## Source data
[Start of section]
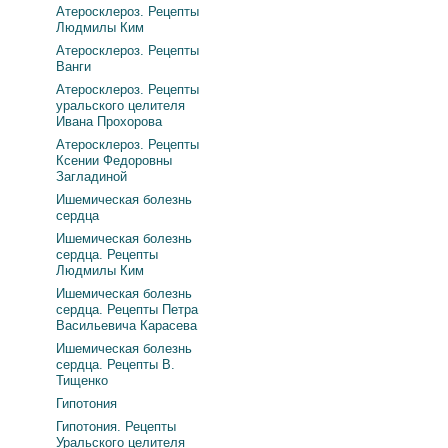
Атеросклероз. Рецепты
Людмилы Ким
Атеросклероз. Рецепты
Ванги
Атеросклероз. Рецепты
уральского целителя
Ивана Прохорова
Атеросклероз. Рецепты
Ксении Федоровны
Загладиной
Ишемическая болезнь
сердца
Ишемическая болезнь
сердца. Рецепты
Людмилы Ким
Ишемическая болезнь
сердца. Рецепты Петра
Васильевича Карасева
Ишемическая болезнь
сердца. Рецепты В.
Тищенко
Гипотония
Гипотония. Рецепты
Уральского целителя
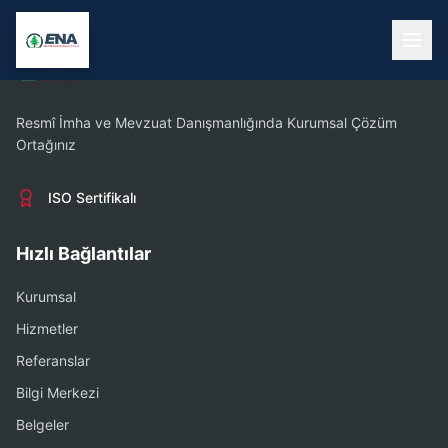
Resmî İmha ve Mevzuat Danışmanlığında Kurumsal Çözüm
Ortağınız
ISO Sertifikalı
Hızlı Bağlantılar
Kurumsal
Hizmetler
Referanslar
Bilgi Merkezi
Belgeler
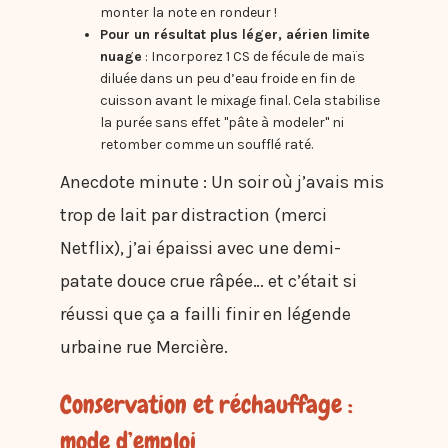
monter la note en rondeur !
Pour un résultat plus léger, aérien limite
nuage
: Incorporez 1 CS de fécule de maïs
diluée dans un peu d’eau froide en fin de
cuisson avant le mixage final. Cela stabilise
la purée sans effet "pâte à modeler" ni
retomber comme un soufflé raté.
Anecdote minute : Un soir où j’avais mis
trop de lait par distraction (merci
Netflix), j’ai épaissi avec une demi-
patate douce crue râpée… et c’était si
réussi que ça a failli finir en légende
urbaine rue Mercière.
Conservation et réchauffage :
mode d’emploi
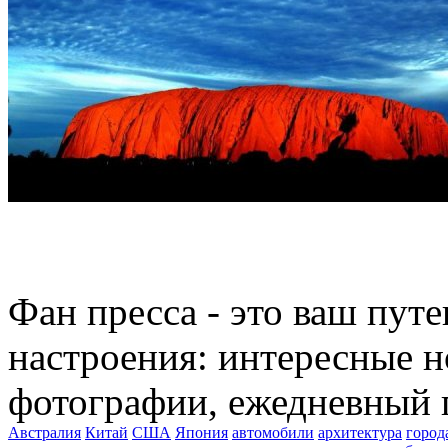
Фан пресса - это ваш пут
настроения: интересные н
фотографии, ежедневный 
Австралия
Китай
США
Япония
автомобили
архитектура
город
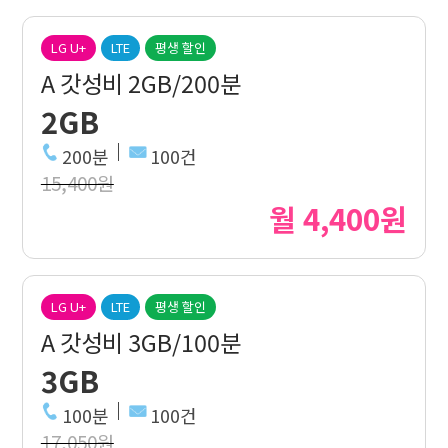
LG U+
LTE
평생 할인
A 갓성비 2GB/200분
2GB
200분
100건
15,400원
월 4,400원
LG U+
LTE
평생 할인
A 갓성비 3GB/100분
3GB
100분
100건
17,050원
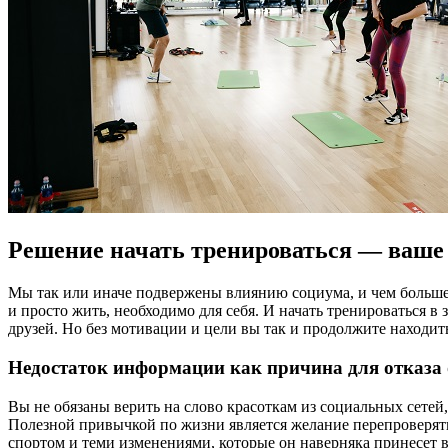
Решение начать тренироваться — ваш
Мы так или иначе подвержены влиянию социума, и чем больше э
и просто жить, необходимо для себя. И начать тренироваться 
друзей. Но без мотивации и цели вы так и продолжите находить
Недостаток информации как причина для отказа 
Вы не обязаны верить на слово красоткам из социальных сетей,
Полезной привычкой по жизни является желание перепроверять
спортом и теми изменениями, которые он наверняка принесет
[End of section]
## Work task
Copy all the material above exactly, but skip each image.

## Response to the task
Атеросклероз. Рецепты
Людмилы Ким
Атеросклероз. Рецепты
Ванги
Атеросклероз. Рецепты
уральского целителя
Ивана Прохорова
Атеросклероз. Рецепты
Ксении Федоровны
Загладиной
Ишемическая болезнь
сердца
Ишемическая болезнь
сердца. Рецепты
Людмилы Ким
Ишемическая болезнь
сердца. Рецепты Петра
Васильевича Карасева
Ишемическая болезнь
сердца. Рецепты В.
Тищенко
Гипотония
Гипотония. Рецепты
Уральского целителя
Resmî İmha ve Mevzuat Danışmanlığında Kurumsal Çözüm
Ortağınız
ISO Sertifikalı
Hızlı Bağlantılar
Kurumsal
Hizmetler
Referanslar
Bilgi Merkezi
Belgeler
monter la note en rondeur !
Pour un résultat plus léger, aérien limite
nuage
: Incorporez 1 CS de fécule de maïs
diluée dans un peu d’eau froide en fin de
cuisson avant le mixage final. Cela stabilise
la purée sans effet "pâte à modeler" ni
retomber comme un soufflé raté.
Anecdote minute : Un soir où j’avais mis
trop de lait par distraction (merci
Netflix), j’ai épaissi avec une demi-
patate douce crue râpée… et c’était si
réussi que ça a failli finir en légende
urbaine rue Mercière.
Conservation et réchauffage :
mode d’emploi
Фан пресса - это ваш пут
настроения: интересные н
фотографии, ежедневный 
Австралия
Китай
США
Япония
автомобили
архитектура
город
LG U+
LTE
평생 할인
A 갓성비 2GB/200분
2GB
200분
100건
15,400원
월 4,400원
LG U+
LTE
평생 할인
A 갓성비 3GB/100분
3GB
100분
100건
17,050원
Решение начать тренироваться — ваш
Мы так или иначе подвержены влиянию социума, и чем больше э
и просто жить, необходимо для себя. И начать тренироваться 
друзей. Но без мотивации и цели вы так и продолжите находить
Недостаток информации как причина для отказа 
Вы не обязаны верить на слово красоткам из социальных сетей,
Полезной привычкой по жизни является желание перепроверять
спортом и теми изменениями, которые он наверняка принесет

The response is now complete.